Thursday 23 February 2012

How to Spot Apollo Moon Landing Sites in Telescopes


The first Apollo landing on July 20, 1969 took place in the open flats of the Mare Tranquillitatis, just north of Theophilus. This location was chosen precisely because it was so flat, as the planners of the lunar mission wanted the first landing to be as easy as possible.
Even so, Neil Armstrong realized that they were headed for a rough area and took over manual control of the lunar lander to put it down on a smoother area, almost running out of fuel in the process.
Today there are three small craters just north of the Apollo 11 landing site named for the three first Apollo astronauts. Armstrong, at 2.9 miles (4.6 km) is the largest of the three.
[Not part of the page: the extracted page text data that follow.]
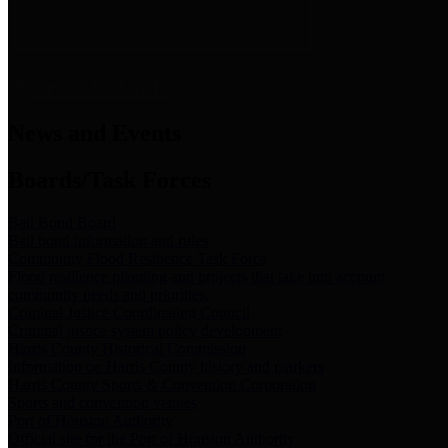
News & Links
News and Events
Boards/Task Forces
Bail Bond Board
Bail bond information and rules
Community Flood Resilience Task Force
Flood resilience planning and projects that take into account
community needs and priorities.
Criminal Justice Coordinating Council
Criminal justice system policy development
Harris County Historical Commission
Information on Harris County history and markers
Harris County Sports & Convention Corporation
Sports and convention venues
Port of Houston Authority
Official site for the Port of Houston Authority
Aldrin is 2.1 miles (3.4 km) in diameter, and Collins is only 1.5 miles (2.4 km) large.
These small craters are a challenge to spot using small amateur telescopes but represent a great rarity: lunar craters named after living people. In most cases, you need to be dead to have a crater named after you.
Two years later, on July 30 1971, Apollo 15 touched down in a much more mountainous area to the northwest of the Apollo 11 landing site. The Apollo 15 site was located in a small valley just west of Mount Hadley, where a rugged mountain range, called the Lunar Apennines, forms a wedge between the Mare Serenitatis and the Mare Imbrium.
A long, narrow groove meanders across this valley, the Rima Hadley, and the astronauts explored this feature on the ground. If you have a fairly large telescope, at least 8 inches aperture, and lighting conditions are just right, you can get a "bird's eye" view of this surface feature yourself.
If you explore the Apollo landing sites with a small telescope, you won’t be able to see any of the objects left behind by the astronauts, as they are all too small to be resolved by even the largest telescopes.
In fact, it's only in the last two years that we’ve been able to photograph the landing sites in detail from theLunar Reconnaissance Orbiter.